Segment Start: EXERCISE MATERIAL

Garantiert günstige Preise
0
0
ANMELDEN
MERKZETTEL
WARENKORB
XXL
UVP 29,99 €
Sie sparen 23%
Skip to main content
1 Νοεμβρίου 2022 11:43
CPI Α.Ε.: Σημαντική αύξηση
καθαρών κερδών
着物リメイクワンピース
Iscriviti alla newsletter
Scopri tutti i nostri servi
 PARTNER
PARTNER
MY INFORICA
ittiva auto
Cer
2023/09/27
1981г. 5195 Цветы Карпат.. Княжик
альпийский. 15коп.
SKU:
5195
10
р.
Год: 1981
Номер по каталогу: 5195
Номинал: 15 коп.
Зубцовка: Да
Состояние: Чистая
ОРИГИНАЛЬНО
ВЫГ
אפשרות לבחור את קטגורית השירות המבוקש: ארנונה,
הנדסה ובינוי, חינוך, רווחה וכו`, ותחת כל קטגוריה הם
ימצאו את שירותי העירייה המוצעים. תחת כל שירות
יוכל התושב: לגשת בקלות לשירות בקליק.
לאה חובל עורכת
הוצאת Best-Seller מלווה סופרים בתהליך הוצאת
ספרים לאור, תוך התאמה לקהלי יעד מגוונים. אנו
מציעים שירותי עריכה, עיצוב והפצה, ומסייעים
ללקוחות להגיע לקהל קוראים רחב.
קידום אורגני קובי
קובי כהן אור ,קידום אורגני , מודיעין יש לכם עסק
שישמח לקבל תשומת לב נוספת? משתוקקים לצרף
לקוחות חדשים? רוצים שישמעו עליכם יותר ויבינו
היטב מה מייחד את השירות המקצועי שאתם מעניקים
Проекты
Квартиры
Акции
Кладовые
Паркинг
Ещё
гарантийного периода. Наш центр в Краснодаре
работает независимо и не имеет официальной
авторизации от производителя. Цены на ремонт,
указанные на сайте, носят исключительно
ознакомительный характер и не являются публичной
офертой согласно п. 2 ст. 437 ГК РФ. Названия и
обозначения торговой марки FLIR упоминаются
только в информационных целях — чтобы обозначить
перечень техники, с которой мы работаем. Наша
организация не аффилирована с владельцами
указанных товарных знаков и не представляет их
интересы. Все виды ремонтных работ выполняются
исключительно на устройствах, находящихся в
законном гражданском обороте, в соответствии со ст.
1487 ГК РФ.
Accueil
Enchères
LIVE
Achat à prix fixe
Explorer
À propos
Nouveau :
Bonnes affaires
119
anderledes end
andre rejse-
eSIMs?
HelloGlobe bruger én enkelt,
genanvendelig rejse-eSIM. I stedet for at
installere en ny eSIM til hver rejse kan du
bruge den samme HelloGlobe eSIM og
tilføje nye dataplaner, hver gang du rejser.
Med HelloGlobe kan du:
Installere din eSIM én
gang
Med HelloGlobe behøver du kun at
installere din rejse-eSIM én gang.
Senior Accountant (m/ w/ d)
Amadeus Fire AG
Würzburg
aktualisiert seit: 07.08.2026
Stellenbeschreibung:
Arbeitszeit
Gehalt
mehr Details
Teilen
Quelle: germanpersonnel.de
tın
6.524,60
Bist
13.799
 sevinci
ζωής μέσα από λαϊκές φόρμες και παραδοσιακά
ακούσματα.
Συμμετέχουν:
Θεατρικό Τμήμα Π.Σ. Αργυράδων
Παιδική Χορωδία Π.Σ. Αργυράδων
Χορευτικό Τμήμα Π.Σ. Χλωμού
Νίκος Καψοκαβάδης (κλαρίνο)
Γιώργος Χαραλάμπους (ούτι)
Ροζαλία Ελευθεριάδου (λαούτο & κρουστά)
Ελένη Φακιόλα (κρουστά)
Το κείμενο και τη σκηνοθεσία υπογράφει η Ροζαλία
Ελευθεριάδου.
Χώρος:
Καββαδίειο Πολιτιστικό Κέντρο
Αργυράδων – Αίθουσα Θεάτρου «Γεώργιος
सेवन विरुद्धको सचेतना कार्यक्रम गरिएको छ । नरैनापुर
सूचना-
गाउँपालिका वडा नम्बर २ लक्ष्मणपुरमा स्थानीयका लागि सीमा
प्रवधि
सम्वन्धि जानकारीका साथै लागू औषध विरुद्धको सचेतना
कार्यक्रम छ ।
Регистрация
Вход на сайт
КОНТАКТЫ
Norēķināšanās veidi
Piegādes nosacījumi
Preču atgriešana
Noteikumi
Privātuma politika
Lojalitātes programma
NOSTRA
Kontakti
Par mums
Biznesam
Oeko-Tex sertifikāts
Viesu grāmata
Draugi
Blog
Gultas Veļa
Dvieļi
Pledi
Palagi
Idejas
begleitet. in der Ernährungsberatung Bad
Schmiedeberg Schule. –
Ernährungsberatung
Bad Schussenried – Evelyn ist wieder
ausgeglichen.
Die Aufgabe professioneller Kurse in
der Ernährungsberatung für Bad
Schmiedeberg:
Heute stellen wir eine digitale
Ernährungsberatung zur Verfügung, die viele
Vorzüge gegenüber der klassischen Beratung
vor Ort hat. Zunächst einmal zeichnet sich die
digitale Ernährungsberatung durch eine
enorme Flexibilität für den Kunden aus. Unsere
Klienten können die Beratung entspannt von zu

Segment End: EXERCISE MATERIAL

[WHAT THE EXERCISE ASKS]
Copy the records above exactly, from the first line through the line containing "организация не аффилирована с владельцами", and include nothing else.

[SOLUTION TO THE PROBLEM]
Garantiert günstige Preise
0
0
ANMELDEN
MERKZETTEL
WARENKORB
XXL
UVP 29,99 €
Sie sparen 23%
Skip to main content
1 Νοεμβρίου 2022 11:43
CPI Α.Ε.: Σημαντική αύξηση
καθαρών κερδών
着物リメイクワンピース
Iscriviti alla newsletter
Scopri tutti i nostri servi
 PARTNER
PARTNER
MY INFORICA
ittiva auto
Cer
2023/09/27
1981г. 5195 Цветы Карпат.. Княжик
альпийский. 15коп.
SKU:
5195
10
р.
Год: 1981
Номер по каталогу: 5195
Номинал: 15 коп.
Зубцовка: Да
Состояние: Чистая
ОРИГИНАЛЬНО
ВЫГ
אפשרות לבחור את קטגורית השירות המבוקש: ארנונה,
הנדסה ובינוי, חינוך, רווחה וכו`, ותחת כל קטגוריה הם
ימצאו את שירותי העירייה המוצעים. תחת כל שירות
יוכל התושב: לגשת בקלות לשירות בקליק.
לאה חובל עורכת
הוצאת Best-Seller מלווה סופרים בתהליך הוצאת
ספרים לאור, תוך התאמה לקהלי יעד מגוונים. אנו
מציעים שירותי עריכה, עיצוב והפצה, ומסייעים
ללקוחות להגיע לקהל קוראים רחב.
קידום אורגני קובי
קובי כהן אור ,קידום אורגני , מודיעין יש לכם עסק
שישמח לקבל תשומת לב נוספת? משתוקקים לצרף
לקוחות חדשים? רוצים שישמעו עליכם יותר ויבינו
היטב מה מייחד את השירות המקצועי שאתם מעניקים
Проекты
Квартиры
Акции
Кладовые
Паркинг
Ещё
гарантийного периода. Наш центр в Краснодаре
работает независимо и не имеет официальной
авторизации от производителя. Цены на ремонт,
указанные на сайте, носят исключительно
ознакомительный характер и не являются публичной
офертой согласно п. 2 ст. 437 ГК РФ. Названия и
обозначения торговой марки FLIR упоминаются
только в информационных целях — чтобы обозначить
перечень техники, с которой мы работаем. Наша
организация не аффилирована с владельцами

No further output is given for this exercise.